The concept of flying to Mars originated from a combination of early science fiction and post-World War II rocket engineering, with the first detailed and mathematically-backed blueprint drafted in 1948 by German-American rocket scientist Wernher von Braun.
The Motley Fool notes that connectivity revenue comes from subscriptions to Starlink, the world’s largest satellite-based broadband internet service. Starlink continues to try to secure a licence to operate in South Africa due to ownership restrictions.
AI revenue comes from cloud services, including access to the Colossus supercomputers and the Grok frontier models.
Risky business
SpaceX’s prospectus contains several warnings, including that its future growth depends heavily on Starship.

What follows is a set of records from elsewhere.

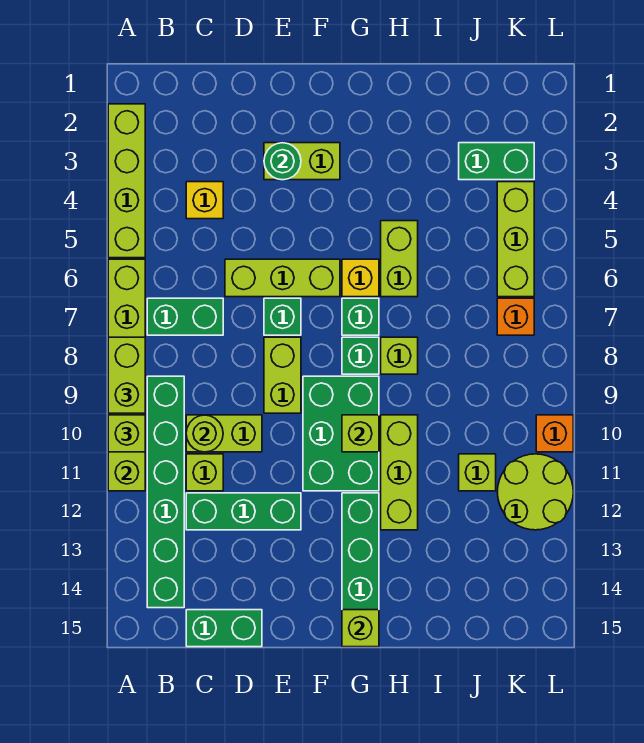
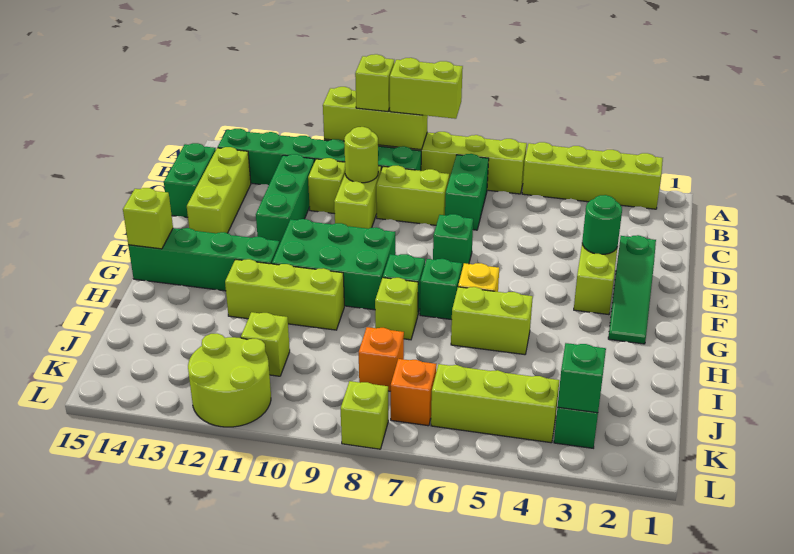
yellow 1x1 brick [186,182,223,219] -> none
lime 1x3 brick [225,259,340,297] -> lime 1x3 brick moved to [187,147,251,233]
none -> green 1x3 slope [608,235,656,344]
lime 1x2 brick [264,337,301,413] -> lime 1x2 brick moved to [376,166,449,225]
lime 1x1 brick [342,415,379,452] -> lime 1x1 brick moved to [341,381,388,449]
none -> green 1x1 brick [558,343,606,413]
orange 1x1 brick [536,415,573,452] -> orange 1x1 brick moved to [359,327,404,391]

If SpaceX cannot develop Starship as planned, launch it often enough, or achieve its intended performance, it could slow plans to launch new satellites, expand mobile connectivity services and build space-based AI infrastructure, potentially affecting revenue and future growth.
The company also states its AI products and social media platform X face growing regulatory scrutiny around the world. New rules covering privacy, online content, AI and consumer protection could force changes to how its products operate, increase costs, lead to fines, or make it harder to attract and retain users and customers.
SpaceX adds that its Starlink satellite internet service operates under a complex web of telecommunications, cyber security and data privacy regulations around the world. Changes to these rules could increase costs, restrict services in some markets or require changes to how the company operates.